The average cycling fan can say what he or she wants about any pro and the slight is, well, slight. But once members of the media, even ones as fringe as bloggers, start couching their concerns as actual allegations, at that point a racer’s reputation can be harmed.

There’s been a perception by some readers that I have it in for Greg LeMond and that the only altar I kneel at has a picture of Lance Armstrong hanging above it. My personal feelings for both riders aren’t really important. I have a duty, however, to be very careful what I publish about Lance Armstrong’s alleged doping—or any other rider’s alleged doping. Yes, there is some very incriminating evidence that would suggest he engaged in tactics common to riders of his generation. But he has the presumption of innocence on the side of his reputation as he hasn’t been convicted of an infraction. Open, shut.

As a writer and cycling fan, my opposition to LeMond pursuing Armstrong as a doper is simple. It’s simply not his job. He’s overstepping bounds in a big way and unfortunately, to many people who follow cycling, his single-mindedness about Armstrong eliminates the even-handed justice that would be on his side if he offered to work with the UCI to use his incredible knowledge to help them refine the profile for suspicious riders. In short, LeMond is not an enforcement apparatus and needs to understand that.

That said, if it is true that Armstrong said to LeMond, ‘I could find 10 people that will say you took EPO,’ it is one of the uglier statements he is reported to have made. I’ve got no place in any mudslinging that takes place between these two, but because Armstrong’s statement seems to have raised questions about LeMond using EPO, I’m going on the record to say that I don’t believe we have any reason to suspect LeMond took EPO.

There is much to suggest that the spread of EPO at the Tour in 1991 was LeMond’s downfall. LeMond has said of ’91 that the racing was faster and attacks more frequent than in previous years. We know Claudio Chiappucci, who finished third that year, was on EPO. It’s easy to be suspicious and just say that from 1991 on, everyone was on EPO, but the situation isn’t that simple.

Conspiracy theorists like to point to how LeMond managed to get in shape just in time for the Tour as evidence that he must have been on EPO. While LeMond and Ullrich might have had getting fat over the winter in common, the only other thing they had in common was phenomenal talent. The real mark of EPO is better evidenced by the example of Bjarne Riis who raced both with and without EPO.

Bjarne Riis finished the 1991 Tour in 107th place, more than two hours down on the yellow jersey; he had yet to discover the miracle elixir. Back then, he was riding for Castorama in support of Laurent Fignon. Only two years later he finished in fifth place while riding for Gewiss-Ballan, a team that was later revealed to have had an organized program. In his press release in which he admitted his “mistakes,” Riis pointed to the years ’93-’98 as the years in which used EPO, human growth hormone and corticosteroids. His results seem to bear this out.

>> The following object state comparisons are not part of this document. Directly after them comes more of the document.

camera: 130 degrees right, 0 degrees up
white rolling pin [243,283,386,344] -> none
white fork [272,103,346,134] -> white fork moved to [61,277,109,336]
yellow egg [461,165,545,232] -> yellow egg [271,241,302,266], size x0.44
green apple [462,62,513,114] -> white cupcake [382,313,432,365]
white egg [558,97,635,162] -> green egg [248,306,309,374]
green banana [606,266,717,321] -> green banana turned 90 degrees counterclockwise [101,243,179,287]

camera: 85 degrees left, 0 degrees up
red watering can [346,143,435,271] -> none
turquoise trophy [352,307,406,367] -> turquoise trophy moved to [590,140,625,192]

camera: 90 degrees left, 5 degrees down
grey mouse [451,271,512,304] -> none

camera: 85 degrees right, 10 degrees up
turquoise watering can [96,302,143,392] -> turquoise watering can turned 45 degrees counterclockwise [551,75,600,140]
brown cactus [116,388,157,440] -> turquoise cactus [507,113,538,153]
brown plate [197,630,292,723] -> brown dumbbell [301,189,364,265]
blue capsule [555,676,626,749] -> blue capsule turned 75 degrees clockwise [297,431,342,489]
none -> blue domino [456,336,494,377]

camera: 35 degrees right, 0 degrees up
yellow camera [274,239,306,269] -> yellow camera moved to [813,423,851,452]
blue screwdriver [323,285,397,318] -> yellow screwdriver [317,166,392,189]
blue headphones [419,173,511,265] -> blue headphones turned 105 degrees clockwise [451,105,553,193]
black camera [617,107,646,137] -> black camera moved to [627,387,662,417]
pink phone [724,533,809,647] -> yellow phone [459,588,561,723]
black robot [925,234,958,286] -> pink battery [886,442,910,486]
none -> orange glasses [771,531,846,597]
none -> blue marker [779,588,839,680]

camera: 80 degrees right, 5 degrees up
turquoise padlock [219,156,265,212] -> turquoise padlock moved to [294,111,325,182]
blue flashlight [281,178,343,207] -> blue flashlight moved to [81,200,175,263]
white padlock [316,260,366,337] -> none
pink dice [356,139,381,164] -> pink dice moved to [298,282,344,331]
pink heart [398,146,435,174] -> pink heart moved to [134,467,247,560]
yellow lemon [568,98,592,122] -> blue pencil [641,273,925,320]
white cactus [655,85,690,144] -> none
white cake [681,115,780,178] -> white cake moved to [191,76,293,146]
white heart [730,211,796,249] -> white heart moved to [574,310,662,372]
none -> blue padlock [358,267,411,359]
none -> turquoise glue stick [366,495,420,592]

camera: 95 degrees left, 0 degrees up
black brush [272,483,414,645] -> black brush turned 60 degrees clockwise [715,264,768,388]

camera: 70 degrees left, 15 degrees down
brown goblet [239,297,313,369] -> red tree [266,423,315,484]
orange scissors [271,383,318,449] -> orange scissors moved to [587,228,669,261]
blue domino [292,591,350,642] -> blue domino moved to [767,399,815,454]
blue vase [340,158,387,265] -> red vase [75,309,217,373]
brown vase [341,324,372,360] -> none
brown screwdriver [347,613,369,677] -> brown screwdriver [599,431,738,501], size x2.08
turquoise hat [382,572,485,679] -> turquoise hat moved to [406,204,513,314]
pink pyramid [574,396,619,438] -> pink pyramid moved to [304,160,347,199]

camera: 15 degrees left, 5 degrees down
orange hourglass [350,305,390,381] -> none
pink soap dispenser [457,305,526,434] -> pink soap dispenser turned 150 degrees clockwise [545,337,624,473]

LeMond and Fignon (who finished sixth in ’91) were Grand Tour riders who won the Tour prior to the advent of EPO. Had LeMond been on EPO in 1991, he would likely have won the Tour that year. However, he was riding for the French team Z and the spread of EPO as administered by teams started with Italian and Dutch formations; the French teams didn’t catch on to “the program” for a few years.

As a writer, I’m unwilling to point a finger at a rider who hasn’t been convicted of doping and call him out; there are basic ethical rules against this. The flipside is different. There is plenty of evidence to suggest that LeMond was an unusually clean racer for his time.